*

  • (bkz: almak)
  • ikinci şube halk arasında siyasi şube karşılığı olarak kullanılırdı.
    en azından ben kendimi bildiğimden beri, yani 80'ler 90'lar.
    belliki öncesi de vardı.
    aslında birinci şube bakardı bu işlere emniyette.

    ikinci şubenin nereden çıktığını da ntv tarihin bir bölümünde duyduğum
    "teşkilatı mahsusa'dan önce osmanlı'da 2. şube vardı ve istihbarata bakardı." cümlesi aklıma getirdi.
    zannım odur ki osmanlı'dan bu yana 2. şube deyince akan sular durur, zira devletin gizli istihbarat işleri, devlet düşmanlarına karşı kontra işler buradan yönetilirmiş.

    özetle halk aslında yanlış da söylemiyormuş.

    resmiyette ise özellikle 60'lardan sonra dal, tem, jitem gibi kısaltmalar hayatımıza girdiler ve çıkmak bilmediler. artık isimleri eksik veya yanlış ta bilmiyoruz iletişim teknolojileri sayesinde.

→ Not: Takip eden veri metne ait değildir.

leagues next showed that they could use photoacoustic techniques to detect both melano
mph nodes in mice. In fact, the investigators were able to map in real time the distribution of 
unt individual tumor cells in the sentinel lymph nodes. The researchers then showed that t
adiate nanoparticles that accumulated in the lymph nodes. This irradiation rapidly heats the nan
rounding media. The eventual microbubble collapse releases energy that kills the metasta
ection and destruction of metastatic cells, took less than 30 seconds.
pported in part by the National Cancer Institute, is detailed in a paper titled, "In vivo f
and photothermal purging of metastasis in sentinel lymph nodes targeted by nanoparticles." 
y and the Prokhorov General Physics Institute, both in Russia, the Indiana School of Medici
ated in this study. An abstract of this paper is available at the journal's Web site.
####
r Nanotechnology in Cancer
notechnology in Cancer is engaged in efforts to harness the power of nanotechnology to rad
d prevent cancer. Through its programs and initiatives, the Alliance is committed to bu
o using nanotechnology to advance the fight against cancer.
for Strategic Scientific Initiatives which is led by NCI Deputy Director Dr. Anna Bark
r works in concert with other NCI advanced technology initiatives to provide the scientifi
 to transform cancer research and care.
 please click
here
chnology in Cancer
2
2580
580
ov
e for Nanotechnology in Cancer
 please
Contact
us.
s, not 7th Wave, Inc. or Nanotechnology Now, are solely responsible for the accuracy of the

    emniyet müdürlüğü cumhuriyetten sonra yapılandırılırken:

    "... bu durumda, emniyet işleri umum müdürlüğünün merkez teşkilatı, beş şube ile müstakil bir evrak kaleminden oluşmaktaydı.
    birinci şube; memleketin genel güvenliğiyle ilgili işleri,
    ikinci şube; idari, beledi ve adli işleri,
    üçüncü şube; özlük işleri, öğretim, saymanlık, donatım işleri,
    dördüncü şube; yabancılarla ilgili işleri,
    beşinci şube; teknik, istatistik ve yayın işleri,
    evrak bürosu; umum müdürlüğe ait haberleşme, iş sahiplerinin başvurularını kabul ve sonuçlandırma işlerini yürüten bölümlerden oluşmaktaydı.
    ..
    "
  • burada allah yok peygamber de tatilde yazısı asılıymış zemin katında. barbaros şansal anlatıyor:

    "12 eylül’ün o karanlık günlerinde sadece solcusuna, sağcısına değil, 24.00’te başlayan sokağa çıkma yasağını beş dakika ihlal etmiş aile babasına bile işkence yapan bir devlet varken; eşcinseller kimin umurundaydı?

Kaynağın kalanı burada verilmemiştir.